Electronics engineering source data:
────

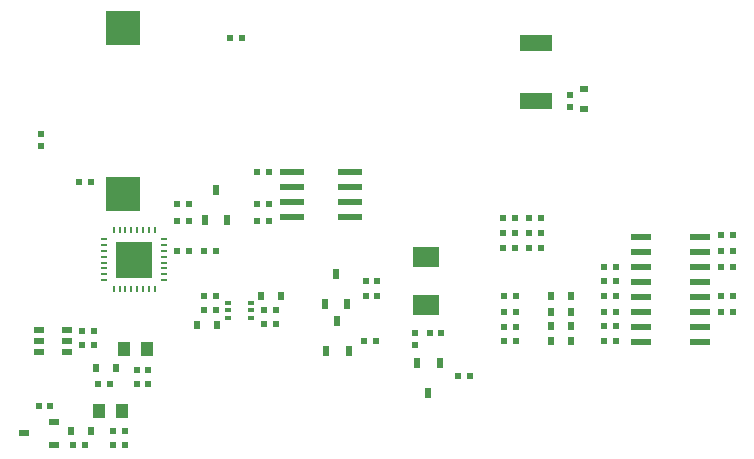
<source format=gbp>
G04*
G04 #@! TF.GenerationSoftware,Altium Limited,Altium Designer,21.9.2 (33)*
G04*
G04 Layer_Color=128*
%FSLAX43Y43*%
%MOMM*%
G71*
G04*
G04 #@! TF.SameCoordinates,9D24D331-474F-48DA-8462-8B92FA671CE3*
G04*
G04*
G04 #@! TF.FilePolarity,Positive*
G04*
G01*
G75*
%ADD26R,0.600X0.500*%
%ADD29R,0.600X0.950*%
%ADD30R,0.500X0.600*%
%ADD31R,2.150X0.600*%
%ADD37R,0.600X0.800*%
%ADD44R,0.950X0.600*%
%ADD47R,1.000X1.300*%
%ADD110R,1.750X0.600*%
%ADD111R,2.160X1.780*%
%ADD112R,2.800X1.400*%
%ADD113R,0.600X0.420*%
%ADD114R,0.800X0.600*%
%ADD115R,3.000X3.000*%
%ADD128R,0.599X0.199*%
%ADD129R,0.199X0.599*%
%ADD130R,3.049X3.049*%
D26*
X8900Y31600D02*
D03*
X7900D02*
D03*
X18500Y25758D02*
D03*
X19500D02*
D03*
X23000Y29700D02*
D03*
X24000D02*
D03*
X8400Y9300D02*
D03*
X7400D02*
D03*
X10800D02*
D03*
X11800D02*
D03*
X10800Y10500D02*
D03*
X11800D02*
D03*
X4500Y12600D02*
D03*
X5500D02*
D03*
X9500Y14500D02*
D03*
X10500D02*
D03*
X12800D02*
D03*
X13800D02*
D03*
X62300Y27100D02*
D03*
X63300D02*
D03*
Y25700D02*
D03*
X62300D02*
D03*
X63300Y21900D02*
D03*
X62300D02*
D03*
X63300Y24400D02*
D03*
X62300D02*
D03*
Y20600D02*
D03*
X63300D02*
D03*
X52400Y21900D02*
D03*
X53400D02*
D03*
Y20600D02*
D03*
X52400D02*
D03*
Y19400D02*
D03*
X53400D02*
D03*
X52400Y18100D02*
D03*
X53400D02*
D03*
Y24400D02*
D03*
X52400D02*
D03*
X53400Y23200D02*
D03*
X52400D02*
D03*
X44900Y21900D02*
D03*
X43900D02*
D03*
X44900Y20600D02*
D03*
X43900D02*
D03*
Y19300D02*
D03*
X44900D02*
D03*
X43900Y18100D02*
D03*
X44900D02*
D03*
X40985Y15148D02*
D03*
X39985D02*
D03*
X16200Y29700D02*
D03*
X17200D02*
D03*
Y28300D02*
D03*
X16200D02*
D03*
X43800Y26000D02*
D03*
X44800D02*
D03*
X43800Y28500D02*
D03*
X44800D02*
D03*
X43800Y27300D02*
D03*
X44800D02*
D03*
X47000Y26000D02*
D03*
X46000D02*
D03*
X47000Y28500D02*
D03*
X46000D02*
D03*
X47000Y27300D02*
D03*
X46000D02*
D03*
X38600Y18800D02*
D03*
X37600D02*
D03*
X8200Y19000D02*
D03*
X9200D02*
D03*
X23000Y32453D02*
D03*
X24000D02*
D03*
X20740Y43800D02*
D03*
X21740D02*
D03*
X33186Y23208D02*
D03*
X32186D02*
D03*
X33186Y21900D02*
D03*
X32186D02*
D03*
X12800Y15700D02*
D03*
X13800D02*
D03*
X33086Y18100D02*
D03*
X32086D02*
D03*
X9186Y17808D02*
D03*
X8186D02*
D03*
X17200Y25758D02*
D03*
X16200D02*
D03*
X24600Y19562D02*
D03*
X23600D02*
D03*
X18500Y20700D02*
D03*
X19500D02*
D03*
X24600D02*
D03*
X23600D02*
D03*
X24000Y28300D02*
D03*
X23000D02*
D03*
X19500Y21900D02*
D03*
X18500D02*
D03*
D29*
X37500Y13725D02*
D03*
X38450Y16275D02*
D03*
X36550D02*
D03*
X19500Y30875D02*
D03*
X18550Y28325D02*
D03*
X20450D02*
D03*
X29686Y23783D02*
D03*
X28736Y21233D02*
D03*
X30636D02*
D03*
X29786Y19783D02*
D03*
X28836Y17233D02*
D03*
X30736D02*
D03*
D30*
X4700Y34600D02*
D03*
Y35600D02*
D03*
X36400Y18800D02*
D03*
Y17800D02*
D03*
X49486Y38922D02*
D03*
Y37922D02*
D03*
D31*
X30825Y32453D02*
D03*
Y31183D02*
D03*
Y29913D02*
D03*
Y28643D02*
D03*
X25975Y32453D02*
D03*
Y31183D02*
D03*
Y29913D02*
D03*
Y28643D02*
D03*
D37*
X7250Y10500D02*
D03*
X8950D02*
D03*
X19574Y19500D02*
D03*
X17874D02*
D03*
X11050Y15800D02*
D03*
X9350D02*
D03*
X49550Y21900D02*
D03*
X47850D02*
D03*
Y18100D02*
D03*
X49550D02*
D03*
X47850Y20600D02*
D03*
X49550D02*
D03*
Y19400D02*
D03*
X47850D02*
D03*
X23336Y21908D02*
D03*
X25036D02*
D03*
D44*
X3225Y10300D02*
D03*
X5775Y9350D02*
D03*
Y11250D02*
D03*
X6875Y18100D02*
D03*
Y17150D02*
D03*
Y19050D02*
D03*
X4525D02*
D03*
Y18100D02*
D03*
Y17150D02*
D03*
D47*
X9650Y12200D02*
D03*
X11550D02*
D03*
X11750Y17400D02*
D03*
X13650D02*
D03*
D110*
X60500Y26945D02*
D03*
Y25675D02*
D03*
Y24405D02*
D03*
Y23135D02*
D03*
Y21865D02*
D03*
Y20595D02*
D03*
Y19325D02*
D03*
Y18055D02*
D03*
X55500Y25675D02*
D03*
Y24405D02*
D03*
Y23135D02*
D03*
Y21865D02*
D03*
Y20595D02*
D03*
Y19325D02*
D03*
Y18055D02*
D03*
Y26945D02*
D03*
D111*
X37300Y21140D02*
D03*
Y25200D02*
D03*
D112*
X46594Y43372D02*
D03*
Y38472D02*
D03*
D113*
X22450Y20700D02*
D03*
Y21350D02*
D03*
Y20050D02*
D03*
X20550Y21350D02*
D03*
Y20700D02*
D03*
Y20050D02*
D03*
D114*
X50686Y39460D02*
D03*
Y37760D02*
D03*
D115*
X11600Y30600D02*
D03*
Y44600D02*
D03*
D128*
X10075Y23258D02*
D03*
Y23758D02*
D03*
Y24258D02*
D03*
Y24758D02*
D03*
Y25258D02*
D03*
Y25758D02*
D03*
Y26258D02*
D03*
Y26758D02*
D03*
X15125D02*
D03*
Y26258D02*
D03*
Y25758D02*
D03*
Y25258D02*
D03*
Y24758D02*
D03*
Y24258D02*
D03*
Y23758D02*
D03*
Y23258D02*
D03*
D129*
X10850Y27533D02*
D03*
X11350D02*
D03*
X11850D02*
D03*
X12350D02*
D03*
X12850D02*
D03*
X13350D02*
D03*
X13850D02*
D03*
X14350D02*
D03*
Y22483D02*
D03*
X13850D02*
D03*
X13350D02*
D03*
X12850D02*
D03*
X12350D02*
D03*
X11850D02*
D03*
X11350D02*
D03*
X10850D02*
D03*
D130*
X12600Y25008D02*
D03*
M02*

</source>
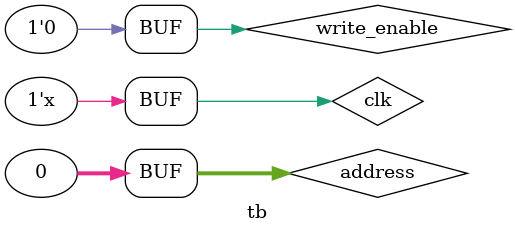
<source format=v>
`include "data_memory.v"

module tb;
	reg			clk;
   	reg 		[31:0]	address;
	reg		[31:0]	write_data;
	reg 			write_enable;

    	wire 		[31:0] 	read_data;
    	data_memory f(.clk(clk),.address(address),.write_data(write_data),.write_enable(write_enable),.read_data(read_data));
    	
    	always 
		#5 clk = ~clk;
	initial
	begin
		clk    = 1'b0      ; // time = 0 
		write_enable = 1'b0;
		address[31:0] =32'h0;	
	end
	
endmodule

</source>
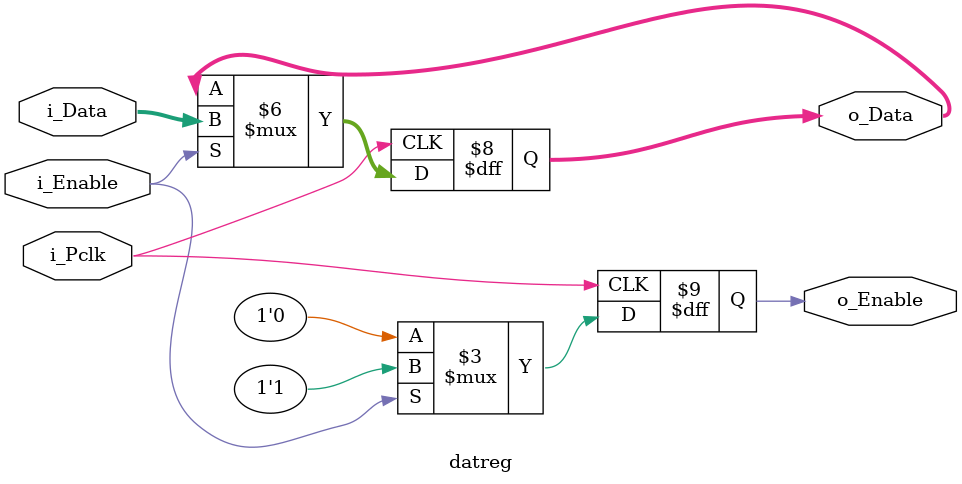
<source format=v>

module datreg(
  input         i_Pclk,
  input         i_Enable,
  input [7:0]   i_Data,
  output reg [7:0] o_Data,
  output reg       o_Enable
  );

  always @ (posedge i_Pclk) begin
    if (i_Enable) begin
      o_Data <= i_Data;
      o_Enable <= 1;
    end else begin
      o_Enable <= 0;
    end
  end
endmodule

</source>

────

*Task requirements*. Pull out every line of the records above that contains the word "address".

*Task solution*.
   	reg 		[31:0]	address;
    	data_memory f(.clk(clk),.address(address),.write_data(write_data),.write_enable(write_enable),.read_data(read_data));
		address[31:0] =32'h0;	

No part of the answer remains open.